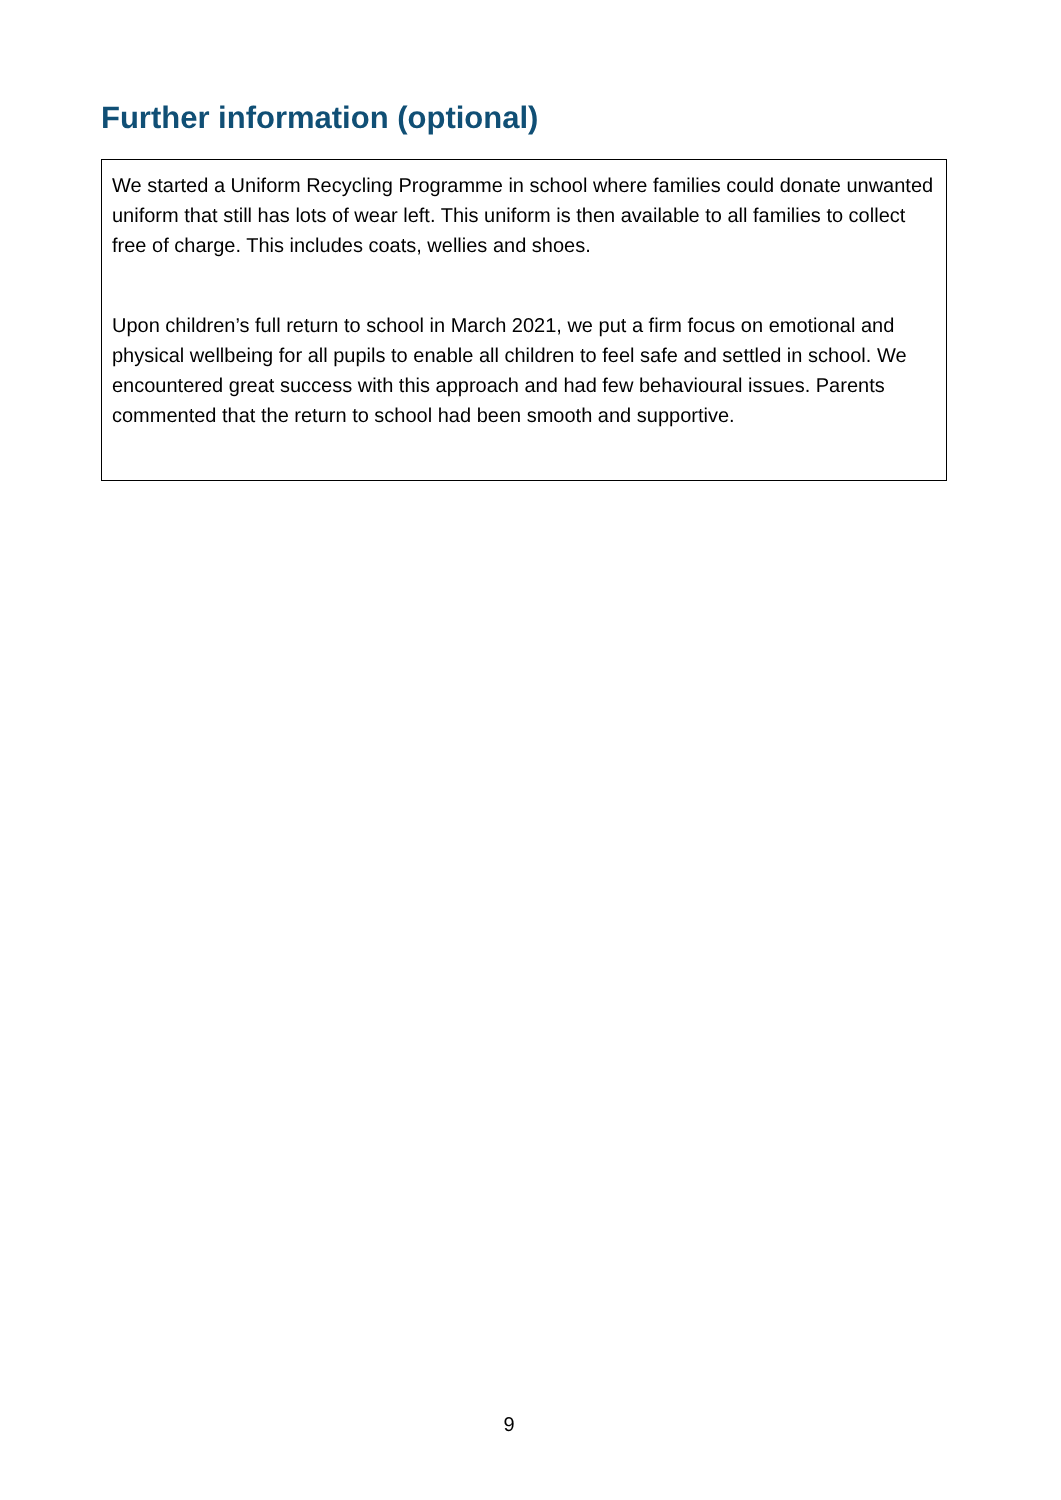Further information (optional)
We started a Uniform Recycling Programme in school where families could donate unwanted uniform that still has lots of wear left. This uniform is then available to all families to collect free of charge. This includes coats, wellies and shoes.
Upon children’s full return to school in March 2021, we put a firm focus on emotional and physical wellbeing for all pupils to enable all children to feel safe and settled in school. We encountered great success with this approach and had few behavioural issues. Parents commented that the return to school had been smooth and supportive.
9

▶ What to work on: With pictures excluded, output the listing above exactly as it stands.

▶ Exercise answer:
Further information (optional)
We started a Uniform Recycling Programme in school where families could donate unwanted uniform that still has lots of wear left. This uniform is then available to all families to collect free of charge. This includes coats, wellies and shoes.
Upon children’s full return to school in March 2021, we put a firm focus on emotional and physical wellbeing for all pupils to enable all children to feel safe and settled in school. We encountered great success with this approach and had few behavioural issues. Parents commented that the return to school had been smooth and supportive.
9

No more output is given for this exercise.